1. Der Steuersatz von 6% ist auf ein Viertel der laufenden Bezüge der letzten zwölf Monate, höchstens aber auf den Betrag anzuwenden, der dem Neunfachen der monatlichen Höchstbeitragsgrundlage gemäß § 108 ASVG entspricht.

2. Über das Ausmaß der Z 1 hinaus ist bei freiwilligen Abfertigungen der Steuersatz von 6% auf einen Betrag anzuwenden, der von der nachgewiesenen Dienstzeit abhängt. Bei einer nachgewiesenen
Dienstzeit von […] 5 Jahren […] ist ein Betrag von […] 3/12 der laufenden Bezüge der letzten 12 Monate […]

mit dem Steuersatz von 6% zu versteuern.
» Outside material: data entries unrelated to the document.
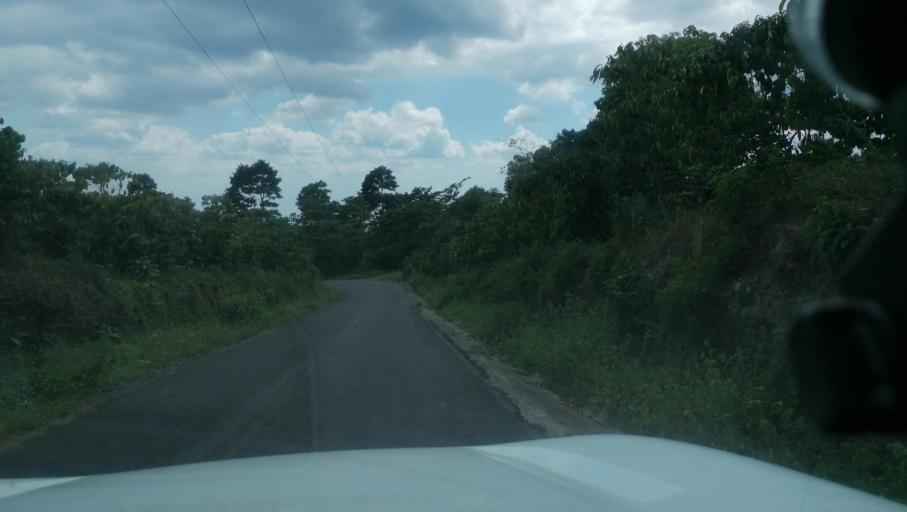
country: MX
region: Chiapas
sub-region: Cacahoatan
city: Benito Juarez
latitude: 15.0515
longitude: -92.1525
Ergibt sich jedoch bei Anwendung der dreifachen monatlichen Höchstbeitragsgrundlage gemäß § 108 ASVG auf die der Berechnung zu Grunde zu legende Anzahl der laufenden Bezüge ein niedrigerer Betrag, ist nur dieser mit 6% zu versteuern.

3. […]

7. Die vorstehenden Bestimmungen gelten nur für Zeiträume, für die keine Anwartschaften gegenüber einer BV-Kasse bestehen.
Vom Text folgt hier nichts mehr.